In each run, you could invoke partial_fit() to train the model with a new DataFrame. The use of df_1 as an example, is shown below.

>>> onlinelr.partial_fit(data=df_1, key='ID', label='Y', features=['X1', 'X2'])
>>> onlinelr.coefficients_.collect()
>>> onlinelr.intermediate_result_.collect()

Perform predict():

>>> onlinelr.predict(data=df_predict, key='ID', features=['X1', 'X2']).collect()

Perform score():

>>> onlinelr.score(data=df_score, key='ID', label='Y', features=['X1', 'X2'])

partial_fit(data, key=None, features=None, label=None, thread_ratio=None)

Online training based on each round of training data.

Parameters:

dataDataFrame

Training data.

keystr, optional

Name of the ID column.

If key is not provided, then:

if data is indexed by a single column, then key defaults to that index column;
otherwise, it is assumed that data contains no ID column.

featuresa list of str, optional

Names of the feature columns.

If features is not provided, it defaults to all non-ID, non-label columns.

labelstr, optional

Name of the dependent variable.

If label is not provided, it defaults to the last column.

thread_ratiofloat, optional

Adjusts the percentage of available threads to use, from 0 to 1. A value of 0 indicates the use of a single thread, while 1 implies the use of all possible current threads. Values outside this range tell PAL to heuristically determine the number of threads to use.

Defaults to 0.0.

Returns:

A fitted object of class "OnlineLinearRegression".

predict(data, key=None, features=None)

Predict dependent variable values based on a fitted model.

Parameters:

dataDataFrame

Independent variable values to predict for.

keystr, optional

Name of the ID column.

Mandatory if data is not indexed, or the index of data contains multiple columns.

Defaults to the single index column of data if not provided.

featuresa list of str, optional

Names of the feature columns.

If features is not provided, it defaults to all non-ID columns.

Returns:

DataFrame

Predicted values, structured as follows:

ID column: with same name and type as data 's ID column.

VALUE: type DOUBLE, representing predicted values.

score(data, key=None, features=None, label=None)

Returns the coefficient of determination R2 of the prediction.

Parameters:

dataDataFrame

Data on which to assess model performance.

keystr, optional

Name of the ID column.

Mandatory if data is not indexed, or the index of data contains multiple columns.

Defaults to the single index column of data if not provided.

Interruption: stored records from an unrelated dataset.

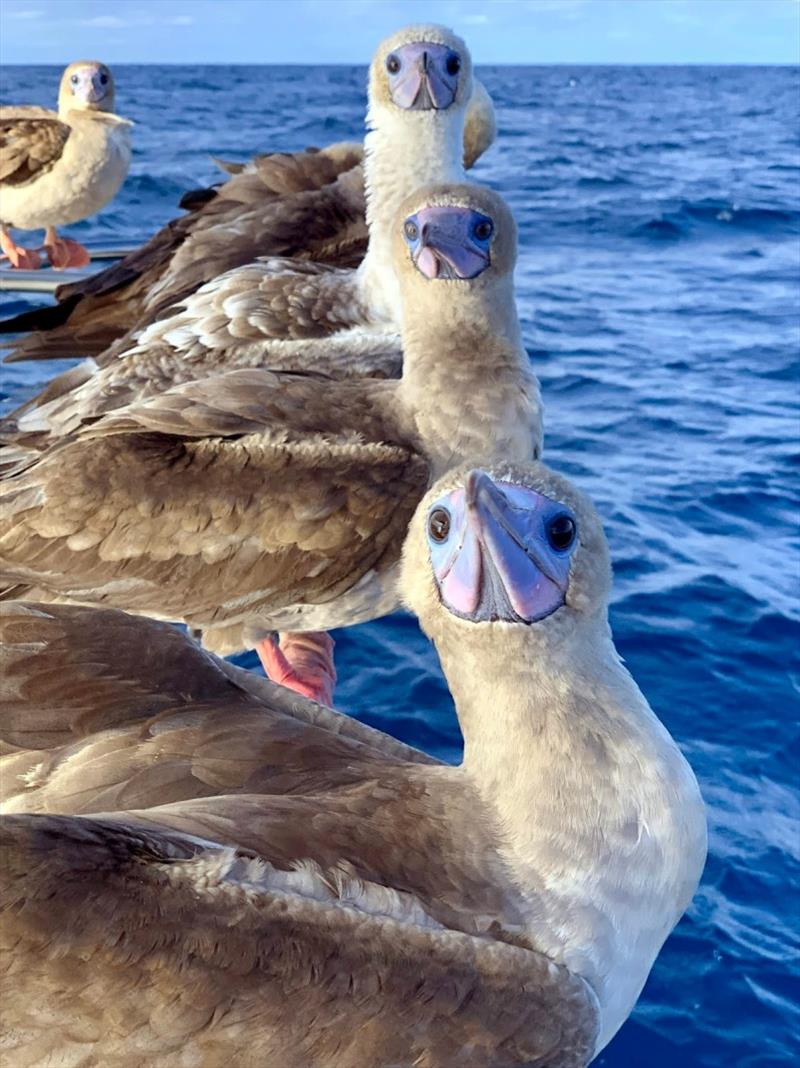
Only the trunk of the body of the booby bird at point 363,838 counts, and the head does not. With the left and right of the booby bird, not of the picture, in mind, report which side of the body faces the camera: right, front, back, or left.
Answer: right

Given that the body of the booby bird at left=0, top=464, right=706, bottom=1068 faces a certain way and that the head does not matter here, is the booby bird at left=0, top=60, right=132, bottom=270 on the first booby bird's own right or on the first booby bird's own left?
on the first booby bird's own left

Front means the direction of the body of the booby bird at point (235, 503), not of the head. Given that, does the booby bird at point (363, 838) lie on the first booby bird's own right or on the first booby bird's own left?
on the first booby bird's own right

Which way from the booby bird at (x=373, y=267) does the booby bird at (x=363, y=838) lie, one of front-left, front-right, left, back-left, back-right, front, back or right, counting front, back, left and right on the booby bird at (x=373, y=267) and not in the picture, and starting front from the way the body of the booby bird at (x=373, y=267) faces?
right

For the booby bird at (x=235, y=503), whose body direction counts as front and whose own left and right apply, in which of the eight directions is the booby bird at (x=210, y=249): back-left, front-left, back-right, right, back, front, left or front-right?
left

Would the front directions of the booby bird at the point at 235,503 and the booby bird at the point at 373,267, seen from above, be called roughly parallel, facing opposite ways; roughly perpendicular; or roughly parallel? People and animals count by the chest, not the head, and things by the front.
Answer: roughly parallel

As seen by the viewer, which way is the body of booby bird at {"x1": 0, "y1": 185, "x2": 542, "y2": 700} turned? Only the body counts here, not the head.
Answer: to the viewer's right

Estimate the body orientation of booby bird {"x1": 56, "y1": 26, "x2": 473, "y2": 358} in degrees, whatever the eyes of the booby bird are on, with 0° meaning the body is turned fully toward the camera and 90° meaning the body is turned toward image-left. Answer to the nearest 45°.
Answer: approximately 270°

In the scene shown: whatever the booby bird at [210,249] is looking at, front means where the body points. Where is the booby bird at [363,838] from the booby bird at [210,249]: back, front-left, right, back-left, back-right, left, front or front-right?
right

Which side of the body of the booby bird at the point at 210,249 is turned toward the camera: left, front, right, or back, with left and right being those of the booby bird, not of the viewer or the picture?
right

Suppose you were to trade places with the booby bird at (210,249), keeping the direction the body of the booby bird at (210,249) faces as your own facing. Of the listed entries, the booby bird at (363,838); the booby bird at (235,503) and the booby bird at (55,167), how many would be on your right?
2

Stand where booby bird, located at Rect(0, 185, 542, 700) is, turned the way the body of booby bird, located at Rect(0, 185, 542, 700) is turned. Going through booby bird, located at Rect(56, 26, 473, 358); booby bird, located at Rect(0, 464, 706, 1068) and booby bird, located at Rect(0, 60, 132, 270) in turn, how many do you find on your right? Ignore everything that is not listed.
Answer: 1

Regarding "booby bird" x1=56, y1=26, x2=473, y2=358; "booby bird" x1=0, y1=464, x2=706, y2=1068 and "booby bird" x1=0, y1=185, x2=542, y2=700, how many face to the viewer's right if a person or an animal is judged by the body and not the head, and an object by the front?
3
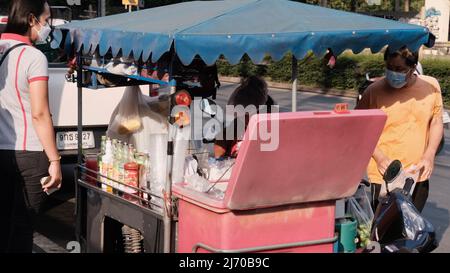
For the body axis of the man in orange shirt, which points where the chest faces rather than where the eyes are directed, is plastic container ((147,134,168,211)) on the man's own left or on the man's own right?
on the man's own right

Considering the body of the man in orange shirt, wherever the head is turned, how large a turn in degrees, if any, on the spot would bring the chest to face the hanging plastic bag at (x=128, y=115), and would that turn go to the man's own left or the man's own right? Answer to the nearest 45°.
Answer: approximately 90° to the man's own right

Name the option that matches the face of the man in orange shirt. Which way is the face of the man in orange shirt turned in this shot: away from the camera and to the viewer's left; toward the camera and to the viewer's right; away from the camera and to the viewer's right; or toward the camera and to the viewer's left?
toward the camera and to the viewer's left

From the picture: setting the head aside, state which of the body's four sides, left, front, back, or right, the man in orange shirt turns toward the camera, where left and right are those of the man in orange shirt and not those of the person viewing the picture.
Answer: front

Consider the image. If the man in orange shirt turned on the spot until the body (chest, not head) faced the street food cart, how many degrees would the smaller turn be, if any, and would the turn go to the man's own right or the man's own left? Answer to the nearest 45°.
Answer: approximately 45° to the man's own right

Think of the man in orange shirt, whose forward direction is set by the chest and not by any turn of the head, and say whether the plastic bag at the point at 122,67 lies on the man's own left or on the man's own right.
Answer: on the man's own right

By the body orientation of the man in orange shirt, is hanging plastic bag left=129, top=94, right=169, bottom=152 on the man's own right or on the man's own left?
on the man's own right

featuresa list of str, optional

Names of the feature columns.

If features is not provided, it defaults all non-ID, non-label columns.

labelstr, optional

Name of the dependent variable.

If label is not provided, it defaults to the last column.

Returns:

float: Returns the coefficient of determination R2 of the prediction.

Inherited Methods from PALBase

Besides those methods mentioned above, the OnlineLinearRegression class also inherits methods from PALBase class, please refer to PAL Base for more details.